You should see an Ethernet port in your backup gateway. This is mine:
upload_2018-3-16_11-44-21.png
 
When they came out for my site survey, they wanted a photo of my router to verify that wired internet was available.

So it's odd that you had an install without internet.

Is this a self-install? I saw someone on Facebook selling a Founders Edition Powerwall, buying one greymarket like that would seem to be the only way you could get one without professional installation.
 

liuping

Active Member
Jul 23, 2013
2,243
927
San Diego
When they came out for my site survey, they wanted a photo of my router to verify that wired internet was available.

So it's odd that you had an install without internet.

Is this a self-install? I saw someone on Facebook selling a Founders Edition Powerwall, buying one greymarket like that would seem to be the only way you could get one without professional installation.
Not many people have wired Ethernet on the side of their house or in the garage. It would be an strange requirement to need that for an install.

WiFi worked fine for the install at our hose. I already needed to have a decent WiFi signal in the garage for the Model S, JuiceBox, Rachio sprinkler controller, etc.
 
My installers did plug in the network cable, but they did not set the gateway up to use it. That might have been because they finished while I was picking my kids up from school and they may not have wanted to wait for me to come back. I think a lot depends on the installers and how much work they're willing to put into it. It's not hard to run through the setup wizard to configure the network, luckily. I did it myself the next day.

Note that the third option is cellular and I believe the gateway is set up to use it by default (at least that's how mine was configured after the install).
 
For mine, I went ahead and ran an Ethernet connection to the location inside, and they took the cable I ran and put it outside. However, they weren't experts at crimping the head on the RJ45, and they had to clip the head off to get it run through the hole they drilled. So I crimped on the head again after they ran the wire through my wall. They then setup the rest of the process using that Ethernet connection.
 

miimura

Well-Known Member
Aug 21, 2013
7,444
7,459
Los Altos, CA
Is the WiFi 5GHz compatible? Getting tired of too many devices only supporting 2.4 GHz.

Would be best if it had some sort of power-line ethernet.
Powerline Ethernet bridges are small. It would be easy to wire one up inside the Generation Panel or Gateway enclosure and put the other end in a room that had easy access to the LAN.
 
  • Informative
Reactions: NuShrike
2.4 is better than 5, unless you have a crowded neighborhood with a lot of 2.4 networks and few 5s. 5 is faster at short range, though.
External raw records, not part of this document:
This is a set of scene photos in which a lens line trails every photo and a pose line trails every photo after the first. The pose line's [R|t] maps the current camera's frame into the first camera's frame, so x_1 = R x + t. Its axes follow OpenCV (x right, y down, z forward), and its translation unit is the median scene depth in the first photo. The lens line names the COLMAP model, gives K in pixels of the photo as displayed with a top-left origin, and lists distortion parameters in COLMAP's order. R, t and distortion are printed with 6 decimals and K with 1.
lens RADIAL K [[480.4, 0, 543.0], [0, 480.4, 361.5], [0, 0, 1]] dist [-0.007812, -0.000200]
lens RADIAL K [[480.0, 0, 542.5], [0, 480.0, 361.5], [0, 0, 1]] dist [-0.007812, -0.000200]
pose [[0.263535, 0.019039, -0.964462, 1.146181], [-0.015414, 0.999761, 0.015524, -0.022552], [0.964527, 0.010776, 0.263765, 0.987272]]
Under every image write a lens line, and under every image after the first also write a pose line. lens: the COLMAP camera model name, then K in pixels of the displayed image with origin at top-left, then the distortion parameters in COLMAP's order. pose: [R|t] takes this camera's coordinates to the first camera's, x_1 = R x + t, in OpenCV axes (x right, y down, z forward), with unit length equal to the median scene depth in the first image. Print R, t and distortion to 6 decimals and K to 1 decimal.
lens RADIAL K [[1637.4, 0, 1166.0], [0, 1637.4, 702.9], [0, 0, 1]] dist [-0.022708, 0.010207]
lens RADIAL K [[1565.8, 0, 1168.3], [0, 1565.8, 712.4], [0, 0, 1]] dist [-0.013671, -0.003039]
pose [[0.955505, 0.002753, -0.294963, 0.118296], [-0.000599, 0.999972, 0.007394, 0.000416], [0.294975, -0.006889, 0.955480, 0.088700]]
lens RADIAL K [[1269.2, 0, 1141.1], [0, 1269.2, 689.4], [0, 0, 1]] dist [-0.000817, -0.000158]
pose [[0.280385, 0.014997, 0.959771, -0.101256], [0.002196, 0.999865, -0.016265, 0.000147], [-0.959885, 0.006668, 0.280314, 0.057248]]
Not important, I'd imagine, with a Powerwall's bandwidth.

I live in the middle of nowhere. Rarely can I see one of my neighbor's networks.
I'm in a crowded 2.4 area. Neighbors 10 feet away on two sides, and 50 feet away on other two sides.. Then, I've just upped my number of IoT devices. It about as crowded as an apartment area, via "WiFi Manager" scanning on Android.

5 GHz would be better as I can just drop repeaters/mesh on the very uncrowded spectrum, especially the empty DFS channels.